● TASK DIRECTIONS: Here is a listing. Write it all out again exactly, but not its pictures.

++++ DATA PROVIDED

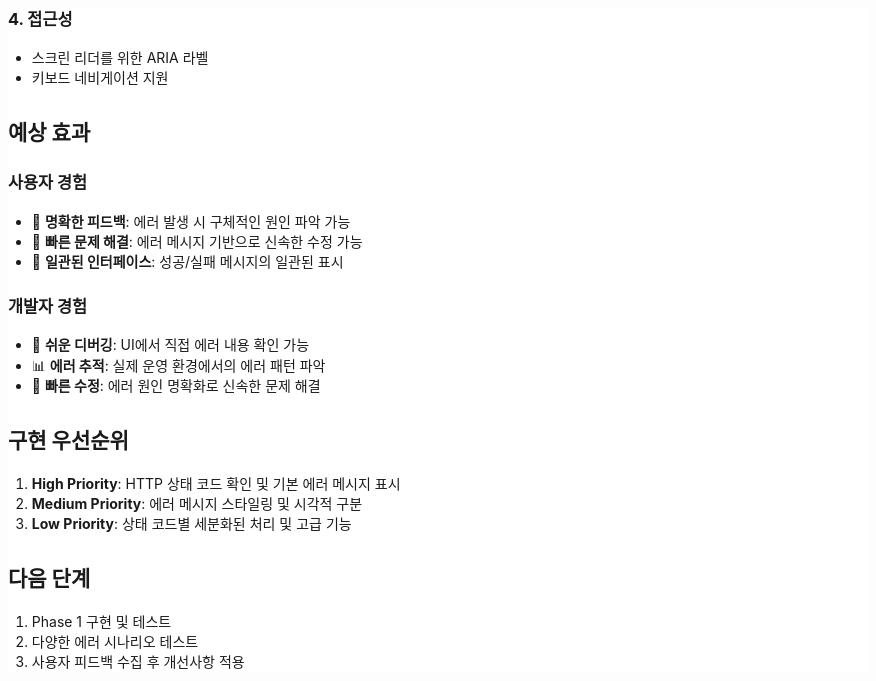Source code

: ### 4. 접근성
- 스크린 리더를 위한 ARIA 라벨
- 키보드 네비게이션 지원

## 예상 효과

### 사용자 경험
- 🎯 **명확한 피드백**: 에러 발생 시 구체적인 원인 파악 가능
- 🔄 **빠른 문제 해결**: 에러 메시지 기반으로 신속한 수정 가능
- 📱 **일관된 인터페이스**: 성공/실패 메시지의 일관된 표시

### 개발자 경험
- 🐛 **쉬운 디버깅**: UI에서 직접 에러 내용 확인 가능
- 📊 **에러 추적**: 실제 운영 환경에서의 에러 패턴 파악
- 🔧 **빠른 수정**: 에러 원인 명확화로 신속한 문제 해결

## 구현 우선순위

1. **High Priority**: HTTP 상태 코드 확인 및 기본 에러 메시지 표시
2. **Medium Priority**: 에러 메시지 스타일링 및 시각적 구분
3. **Low Priority**: 상태 코드별 세분화된 처리 및 고급 기능

## 다음 단계
1. Phase 1 구현 및 테스트
2. 다양한 에러 시나리오 테스트
3. 사용자 피드백 수집 후 개선사항 적용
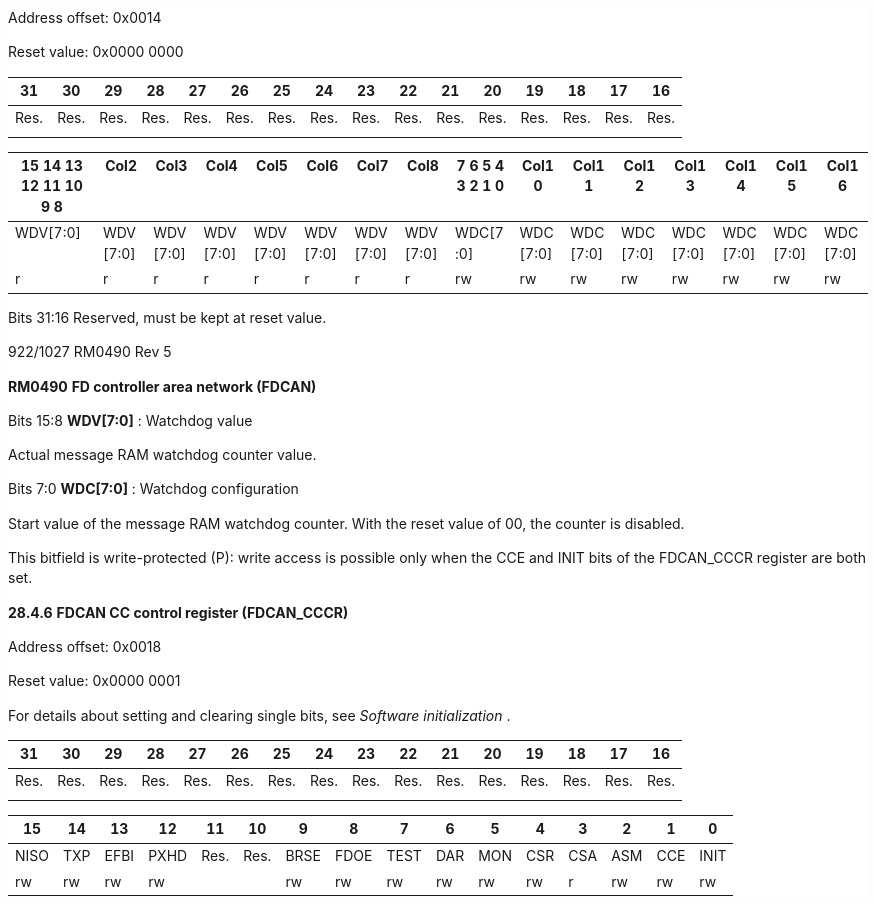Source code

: Address offset: 0x0014


Reset value: 0x0000 0000

|31|30|29|28|27|26|25|24|23|22|21|20|19|18|17|16|
|---|---|---|---|---|---|---|---|---|---|---|---|---|---|---|---|
|Res.|Res.|Res.|Res.|Res.|Res.|Res.|Res.|Res.|Res.|Res.|Res.|Res.|Res.|Res.|Res.|
|||||||||||||||||


|15 14 13 12 11 10 9 8|Col2|Col3|Col4|Col5|Col6|Col7|Col8|7 6 5 4 3 2 1 0|Col10|Col11|Col12|Col13|Col14|Col15|Col16|
|---|---|---|---|---|---|---|---|---|---|---|---|---|---|---|---|
|WDV[7:0]|WDV[7:0]|WDV[7:0]|WDV[7:0]|WDV[7:0]|WDV[7:0]|WDV[7:0]|WDV[7:0]|WDC[7:0]|WDC[7:0]|WDC[7:0]|WDC[7:0]|WDC[7:0]|WDC[7:0]|WDC[7:0]|WDC[7:0]|
|r|r|r|r|r|r|r|r|rw|rw|rw|rw|rw|rw|rw|rw|



Bits 31:16 Reserved, must be kept at reset value.


922/1027 RM0490 Rev 5


**RM0490** **FD controller area network (FDCAN)**


Bits 15:8 **WDV[7:0]** : Watchdog value

Actual message RAM watchdog counter value.


Bits 7:0 **WDC[7:0]** : Watchdog configuration

Start value of the message RAM watchdog counter. With the reset value of 00, the counter is
disabled.

This bitfield is write-protected (P): write access is possible only when the CCE and INIT bits
of the FDCAN_CCCR register are both set.


**28.4.6** **FDCAN CC control register (FDCAN_CCCR)**


Address offset: 0x0018


Reset value: 0x0000 0001


For details about setting and clearing single bits, see _Software initialization_ .

|31|30|29|28|27|26|25|24|23|22|21|20|19|18|17|16|
|---|---|---|---|---|---|---|---|---|---|---|---|---|---|---|---|
|Res.|Res.|Res.|Res.|Res.|Res.|Res.|Res.|Res.|Res.|Res.|Res.|Res.|Res.|Res.|Res.|
|||||||||||||||||


|15|14|13|12|11|10|9|8|7|6|5|4|3|2|1|0|
|---|---|---|---|---|---|---|---|---|---|---|---|---|---|---|---|
|NISO|TXP|EFBI|PXHD|Res.|Res.|BRSE|FDOE|TEST|DAR|MON|CSR|CSA|ASM|CCE|INIT|
|rw|rw|rw|rw|||rw|rw|rw|rw|rw|rw|r|rw|rw|rw|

++++++++

● SOLVED PROBLEM:
Source code

: ### 4. 접근성
- 스크린 리더를 위한 ARIA 라벨
- 키보드 네비게이션 지원

## 예상 효과

### 사용자 경험
- 🎯 **명확한 피드백**: 에러 발생 시 구체적인 원인 파악 가능
- 🔄 **빠른 문제 해결**: 에러 메시지 기반으로 신속한 수정 가능
- 📱 **일관된 인터페이스**: 성공/실패 메시지의 일관된 표시

### 개발자 경험
- 🐛 **쉬운 디버깅**: UI에서 직접 에러 내용 확인 가능
- 📊 **에러 추적**: 실제 운영 환경에서의 에러 패턴 파악
- 🔧 **빠른 수정**: 에러 원인 명확화로 신속한 문제 해결

## 구현 우선순위

1. **High Priority**: HTTP 상태 코드 확인 및 기본 에러 메시지 표시
2. **Medium Priority**: 에러 메시지 스타일링 및 시각적 구분
3. **Low Priority**: 상태 코드별 세분화된 처리 및 고급 기능

## 다음 단계
1. Phase 1 구현 및 테스트
2. 다양한 에러 시나리오 테스트
3. 사용자 피드백 수집 후 개선사항 적용
Source code

: Address offset: 0x0014


Reset value: 0x0000 0000

|31|30|29|28|27|26|25|24|23|22|21|20|19|18|17|16|
|---|---|---|---|---|---|---|---|---|---|---|---|---|---|---|---|
|Res.|Res.|Res.|Res.|Res.|Res.|Res.|Res.|Res.|Res.|Res.|Res.|Res.|Res.|Res.|Res.|
|||||||||||||||||


|15 14 13 12 11 10 9 8|Col2|Col3|Col4|Col5|Col6|Col7|Col8|7 6 5 4 3 2 1 0|Col10|Col11|Col12|Col13|Col14|Col15|Col16|
|---|---|---|---|---|---|---|---|---|---|---|---|---|---|---|---|
|WDV[7:0]|WDV[7:0]|WDV[7:0]|WDV[7:0]|WDV[7:0]|WDV[7:0]|WDV[7:0]|WDV[7:0]|WDC[7:0]|WDC[7:0]|WDC[7:0]|WDC[7:0]|WDC[7:0]|WDC[7:0]|WDC[7:0]|WDC[7:0]|
|r|r|r|r|r|r|r|r|rw|rw|rw|rw|rw|rw|rw|rw|



Bits 31:16 Reserved, must be kept at reset value.


922/1027 RM0490 Rev 5


**RM0490** **FD controller area network (FDCAN)**


Bits 15:8 **WDV[7:0]** : Watchdog value

Actual message RAM watchdog counter value.


Bits 7:0 **WDC[7:0]** : Watchdog configuration

Start value of the message RAM watchdog counter. With the reset value of 00, the counter is
disabled.

This bitfield is write-protected (P): write access is possible only when the CCE and INIT bits
of the FDCAN_CCCR register are both set.


**28.4.6** **FDCAN CC control register (FDCAN_CCCR)**


Address offset: 0x0018


Reset value: 0x0000 0001


For details about setting and clearing single bits, see _Software initialization_ .

|31|30|29|28|27|26|25|24|23|22|21|20|19|18|17|16|
|---|---|---|---|---|---|---|---|---|---|---|---|---|---|---|---|
|Res.|Res.|Res.|Res.|Res.|Res.|Res.|Res.|Res.|Res.|Res.|Res.|Res.|Res.|Res.|Res.|
|||||||||||||||||


|15|14|13|12|11|10|9|8|7|6|5|4|3|2|1|0|
|---|---|---|---|---|---|---|---|---|---|---|---|---|---|---|---|
|NISO|TXP|EFBI|PXHD|Res.|Res.|BRSE|FDOE|TEST|DAR|MON|CSR|CSA|ASM|CCE|INIT|
|rw|rw|rw|rw|||rw|rw|rw|rw|rw|rw|r|rw|rw|rw|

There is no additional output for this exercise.